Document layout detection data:

══════

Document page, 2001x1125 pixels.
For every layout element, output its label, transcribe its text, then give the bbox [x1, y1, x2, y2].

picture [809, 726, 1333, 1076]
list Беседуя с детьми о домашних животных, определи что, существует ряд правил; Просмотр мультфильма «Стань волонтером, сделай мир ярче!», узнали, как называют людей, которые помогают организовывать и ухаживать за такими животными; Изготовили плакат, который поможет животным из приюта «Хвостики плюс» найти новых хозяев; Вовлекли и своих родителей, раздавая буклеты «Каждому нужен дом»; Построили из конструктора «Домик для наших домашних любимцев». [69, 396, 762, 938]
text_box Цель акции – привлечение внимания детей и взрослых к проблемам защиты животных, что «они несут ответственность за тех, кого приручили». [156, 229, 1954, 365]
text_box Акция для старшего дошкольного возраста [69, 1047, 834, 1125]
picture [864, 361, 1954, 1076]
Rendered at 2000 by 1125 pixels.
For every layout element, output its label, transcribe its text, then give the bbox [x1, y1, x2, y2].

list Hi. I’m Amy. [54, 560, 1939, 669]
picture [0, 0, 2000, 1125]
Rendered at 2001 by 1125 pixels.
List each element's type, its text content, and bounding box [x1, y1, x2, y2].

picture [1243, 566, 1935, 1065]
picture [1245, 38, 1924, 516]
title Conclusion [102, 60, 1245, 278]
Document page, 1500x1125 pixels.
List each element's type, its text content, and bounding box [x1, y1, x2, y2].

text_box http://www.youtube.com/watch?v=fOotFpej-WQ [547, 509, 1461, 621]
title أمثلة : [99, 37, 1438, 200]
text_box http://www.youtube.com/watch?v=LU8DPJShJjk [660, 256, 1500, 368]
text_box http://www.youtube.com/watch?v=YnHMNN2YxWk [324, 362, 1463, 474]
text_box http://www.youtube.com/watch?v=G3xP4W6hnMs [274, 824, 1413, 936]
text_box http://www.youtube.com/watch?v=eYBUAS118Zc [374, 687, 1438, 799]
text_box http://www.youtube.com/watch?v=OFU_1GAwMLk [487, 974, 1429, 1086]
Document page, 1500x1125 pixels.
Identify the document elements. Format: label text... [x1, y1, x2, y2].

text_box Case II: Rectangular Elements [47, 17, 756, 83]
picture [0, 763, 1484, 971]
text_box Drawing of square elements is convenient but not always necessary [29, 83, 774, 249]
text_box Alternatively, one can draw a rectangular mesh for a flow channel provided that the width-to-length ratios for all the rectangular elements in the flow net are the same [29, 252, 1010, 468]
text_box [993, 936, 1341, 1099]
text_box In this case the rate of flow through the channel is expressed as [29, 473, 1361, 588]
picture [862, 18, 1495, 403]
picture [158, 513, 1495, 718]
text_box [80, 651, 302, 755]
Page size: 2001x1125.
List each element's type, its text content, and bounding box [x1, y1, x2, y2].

══════

**Problem:** Whichever lines of the data include the word "Rendered", pull them out.

**Response below:**
Rendered at 2000 by 1125 pixels.
Rendered at 2001 by 1125 pixels.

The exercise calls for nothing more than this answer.